On 1/Aug/20 02:17, Sabri Berisha wrote:
I'm not sure if you read their entire Mea Culpa, but they did indicate that the root cause of this issue was the provisioning of a legacy filter that they are no longer using. So effectively, that makes it a human error.
We're going to a point where a single error is no longer causing outages, something very similar to my favorite analogy: avation. Pretty much every major air disaster was caused by a combination of factors. Pretty much every major outage these days is caused by a combination of factors.
The manual provisioning of an inadequate filter, combined with an automation error on the side of a customer (which by itself was probably caused by a combination of factors), caused this issue.
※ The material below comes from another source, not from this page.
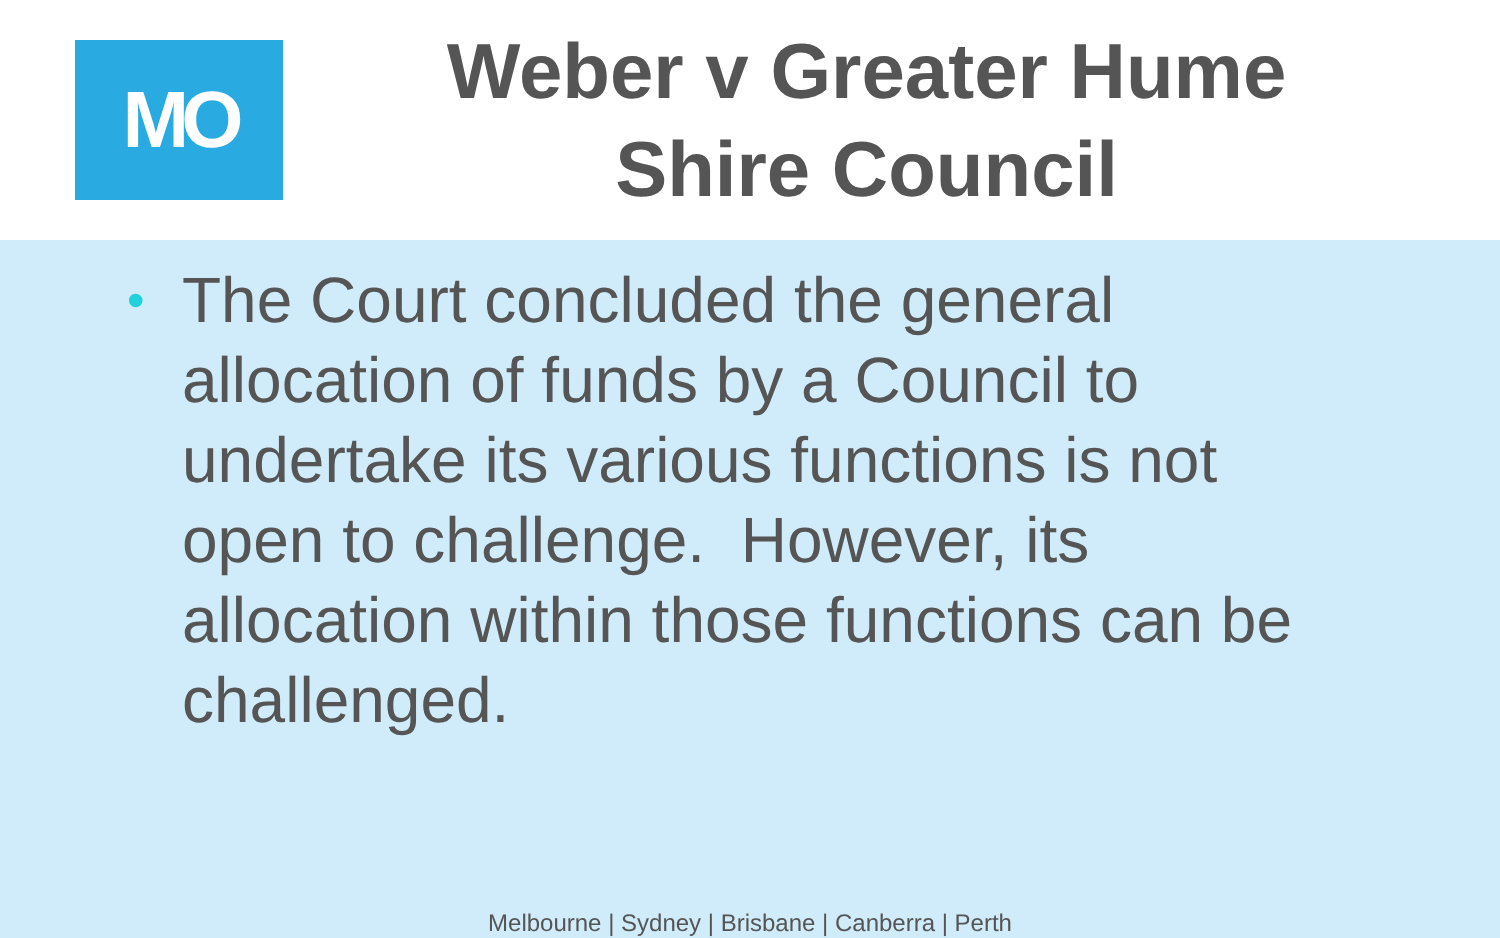MO
Weber v Greater Hume
Shire Council
• The Court concluded the general allocation of funds by a Council to undertake its various functions is not open to challenge. However, its allocation within those functions can be challenged.
Melbourne | Sydney | Brisbane | Canberra | Perth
We learn from every outage. And instead of radio silence, they fessed up and fixed the issue. Have a look at the ASRS program :)
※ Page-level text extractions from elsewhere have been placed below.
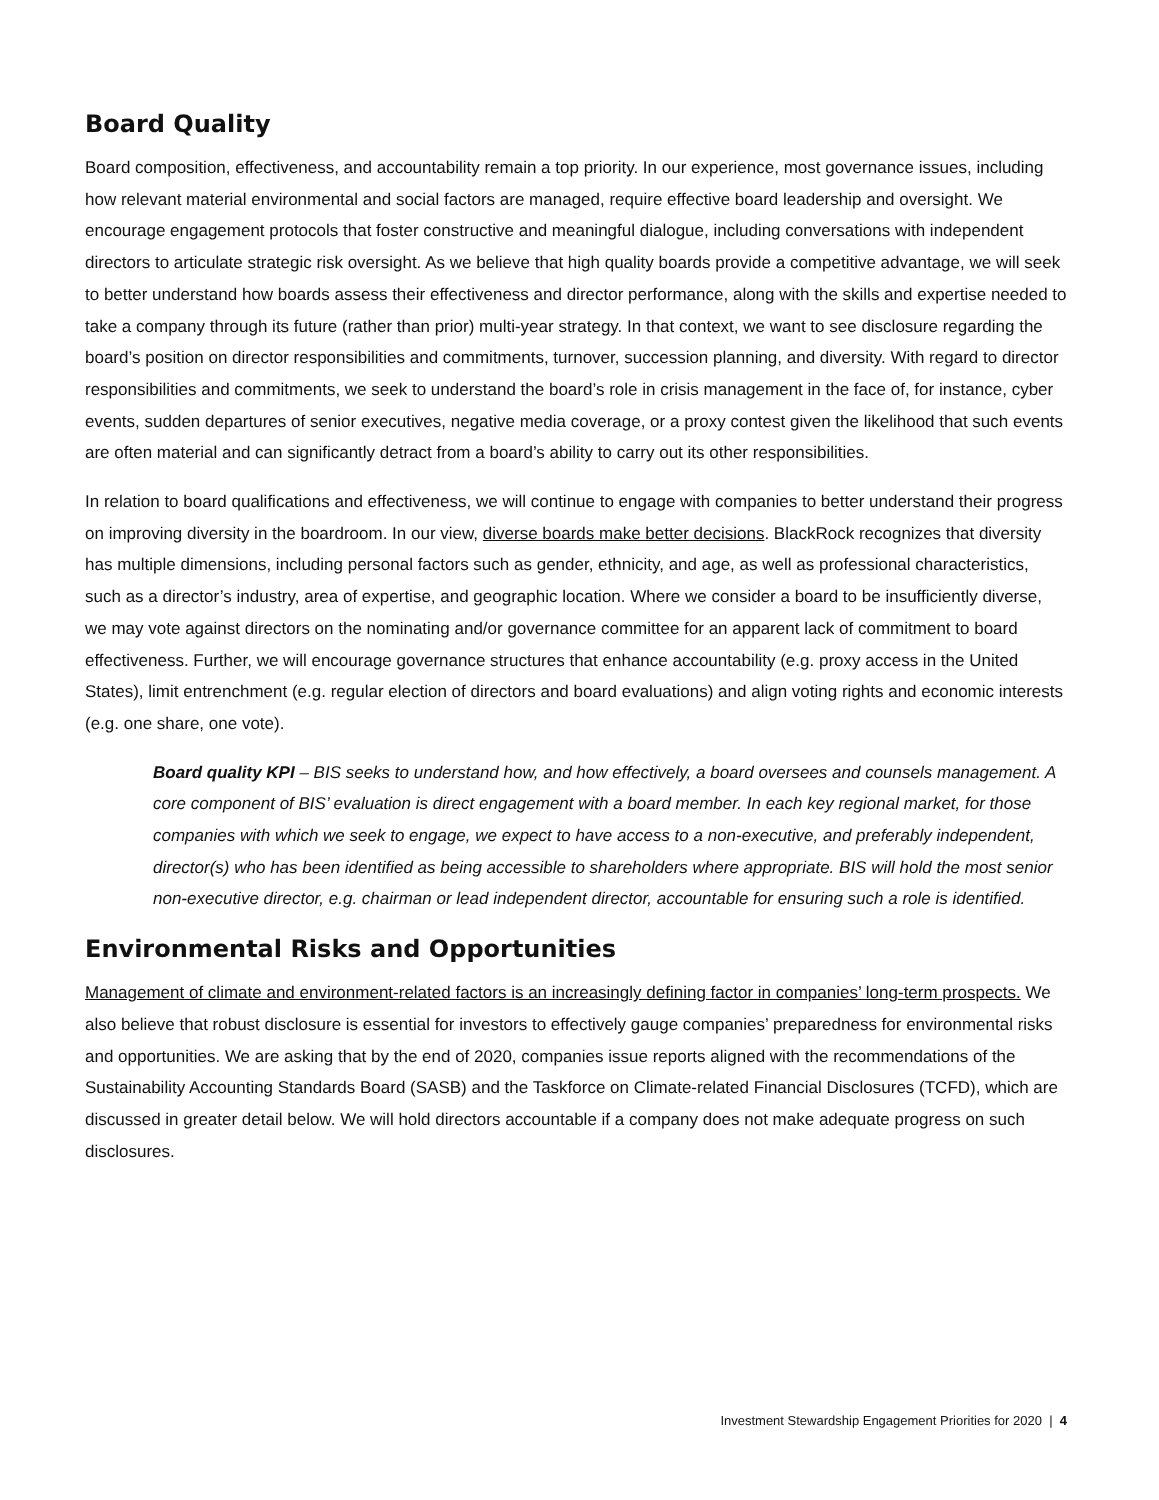Board Quality
Board composition, effectiveness, and accountability remain a top priority. In our experience, most governance issues, including how relevant material environmental and social factors are managed, require effective board leadership and oversight. We encourage engagement protocols that foster constructive and meaningful dialogue, including conversations with independent directors to articulate strategic risk oversight. As we believe that high quality boards provide a competitive advantage, we will seek to better understand how boards assess their effectiveness and director performance, along with the skills and expertise needed to take a company through its future (rather than prior) multi-year strategy. In that context, we want to see disclosure regarding the board’s position on director responsibilities and commitments, turnover, succession planning, and diversity. With regard to director responsibilities and commitments, we seek to understand the board’s role in crisis management in the face of, for instance, cyber events, sudden departures of senior executives, negative media coverage, or a proxy contest given the likelihood that such events are often material and can significantly detract from a board’s ability to carry out its other responsibilities.
In relation to board qualifications and effectiveness, we will continue to engage with companies to better understand their progress on improving diversity in the boardroom. In our view, diverse boards make better decisions. BlackRock recognizes that diversity has multiple dimensions, including personal factors such as gender, ethnicity, and age, as well as professional characteristics, such as a director’s industry, area of expertise, and geographic location. Where we consider a board to be insufficiently diverse, we may vote against directors on the nominating and/or governance committee for an apparent lack of commitment to board effectiveness. Further, we will encourage governance structures that enhance accountability (e.g. proxy access in the United States), limit entrenchment (e.g. regular election of directors and board evaluations) and align voting rights and economic interests (e.g. one share, one vote).
Board quality KPI – BIS seeks to understand how, and how effectively, a board oversees and counsels management. A core component of BIS’ evaluation is direct engagement with a board member. In each key regional market, for those companies with which we seek to engage, we expect to have access to a non-executive, and preferably independent, director(s) who has been identified as being accessible to shareholders where appropriate. BIS will hold the most senior non-executive director, e.g. chairman or lead independent director, accountable for ensuring such a role is identified.
Environmental Risks and Opportunities
Management of climate and environment-related factors is an increasingly defining factor in companies’ long-term prospects. We also believe that robust disclosure is essential for investors to effectively gauge companies’ preparedness for environmental risks and opportunities. We are asking that by the end of 2020, companies issue reports aligned with the recommendations of the Sustainability Accounting Standards Board (SASB) and the Taskforce on Climate-related Financial Disclosures (TCFD), which are discussed in greater detail below. We will hold directors accountable if a company does not make adequate progress on such disclosures.
Investment Stewardship Engagement Priorities for 2020 | 4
What I meant by "TOTALLY avoidable" is that "this particular plane crash" has happened in the exact same way, for the exact same reasons, over and over again. Aviation learns from mistakes that don't generally recur in the exact same way for the exact same reasons. Telia and others have known about these issues from them happening to other operators. When we see these issues, we go back and look at our own networks to implement the fixes that solve the problem the last time it happened. That's the idea. The difference between us and aviation is that fundamental flaws or mistakes that impact safety are required to be fixed and checked if you want to keep operating in the industry. We don't have that, so... Mark.